The initiative will focus on enabling proxy voting, corporate actions, and disclosures to be managed across both traditional and tokenised securities within existing workflows.
The platform allows public companies, funds, broker-dealers, wealth managers, and retail and institutional investors to administer governance activity regardless of how their assets are held. The announcement positions Broadridge's governance infrastructure as a complement to its existing tokenisation operations, which currently process USD 8 trillion in tokenised assets per month.
Galaxy will use Broadridge's platform for its upcoming annual shareholder meeting and vote in May 2026. The deployment marks one of the first instances of on-chain proxy voting being used by a publicly listed company in the US.
Proxy votes will be recorded on a blockchain infrastructure based on Avalanche's layer-1 network and subsequently distributed across multiple blockchains. Through integration with Broadridge's ProxyVote platform, investors accessing digital wallets will be able to receive materials, confirm holdings, and submit votes with a verifiable record on-chain.
Single view across all holding types
A central feature of the solution is its consolidation of governance activity across registered, beneficial, and tokenised holdings into a unified issuer view. This approach is designed to remove fragmentation for companies that issue tokenised shares alongside traditional shares and need consistent oversight of governance activity across all categories.
The platform is built to accommodate both issuer-sponsored and third-party-sponsored tokenised securities, reflecting the varied models currently emerging in digital asset markets. Broadridge has framed this compatibility as a requirement for supporting the sector as market structures continue to evolve.

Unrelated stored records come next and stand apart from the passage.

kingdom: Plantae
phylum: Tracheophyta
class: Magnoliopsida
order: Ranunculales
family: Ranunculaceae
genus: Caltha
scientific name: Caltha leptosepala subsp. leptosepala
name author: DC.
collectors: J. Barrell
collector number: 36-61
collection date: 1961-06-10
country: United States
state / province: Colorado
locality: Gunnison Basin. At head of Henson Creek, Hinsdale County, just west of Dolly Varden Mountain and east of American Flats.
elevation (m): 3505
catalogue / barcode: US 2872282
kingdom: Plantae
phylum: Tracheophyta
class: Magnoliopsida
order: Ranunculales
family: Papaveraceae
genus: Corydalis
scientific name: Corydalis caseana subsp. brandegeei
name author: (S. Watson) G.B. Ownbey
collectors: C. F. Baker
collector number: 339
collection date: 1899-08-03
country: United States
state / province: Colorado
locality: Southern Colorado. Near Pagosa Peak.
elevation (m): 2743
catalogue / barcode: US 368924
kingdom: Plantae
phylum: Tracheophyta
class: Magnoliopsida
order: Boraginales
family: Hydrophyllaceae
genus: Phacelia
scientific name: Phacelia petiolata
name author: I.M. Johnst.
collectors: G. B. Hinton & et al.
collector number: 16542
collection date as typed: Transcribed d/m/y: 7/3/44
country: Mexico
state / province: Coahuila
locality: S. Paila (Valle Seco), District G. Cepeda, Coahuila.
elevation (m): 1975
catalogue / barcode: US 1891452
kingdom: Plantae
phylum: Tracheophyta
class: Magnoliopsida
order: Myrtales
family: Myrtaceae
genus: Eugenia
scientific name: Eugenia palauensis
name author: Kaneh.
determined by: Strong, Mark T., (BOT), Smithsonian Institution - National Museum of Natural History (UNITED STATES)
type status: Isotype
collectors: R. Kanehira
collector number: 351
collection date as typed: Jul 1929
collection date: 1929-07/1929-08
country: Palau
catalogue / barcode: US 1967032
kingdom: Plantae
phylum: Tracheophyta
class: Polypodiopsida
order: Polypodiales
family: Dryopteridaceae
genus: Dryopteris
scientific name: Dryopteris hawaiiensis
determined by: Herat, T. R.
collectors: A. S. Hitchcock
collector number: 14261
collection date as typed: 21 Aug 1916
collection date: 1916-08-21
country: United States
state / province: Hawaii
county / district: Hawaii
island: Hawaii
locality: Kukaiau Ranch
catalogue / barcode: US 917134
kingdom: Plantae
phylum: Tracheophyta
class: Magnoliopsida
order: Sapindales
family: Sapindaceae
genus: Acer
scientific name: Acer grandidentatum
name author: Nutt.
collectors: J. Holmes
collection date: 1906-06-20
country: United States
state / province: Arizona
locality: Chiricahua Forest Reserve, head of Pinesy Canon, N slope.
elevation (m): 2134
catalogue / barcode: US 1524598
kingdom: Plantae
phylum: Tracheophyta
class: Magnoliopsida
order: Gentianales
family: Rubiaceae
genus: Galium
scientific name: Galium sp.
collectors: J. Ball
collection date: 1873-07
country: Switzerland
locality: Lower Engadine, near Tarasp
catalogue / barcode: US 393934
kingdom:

Tokenisation in financial services has gained significant traction in recent years, with major financial institutions and infrastructure providers moving beyond pilots to production-scale deployments. Governance infrastructure, which cover shareholder rights such as proxy voting and corporate actions, has lagged behind the pace of tokenisation itself, creating a structural gap as more securities are represented digitally on-chain.
Broadridge's move to close that gap through a production deployment with a listed public company signals a shift from theoretical capability to live market function. The ability to manage governance across both legacy and tokenised holdings in a single workflow also addresses a practical challenge for issuers navigating a transitional period in capital markets, where both formats are likely to coexist for some years.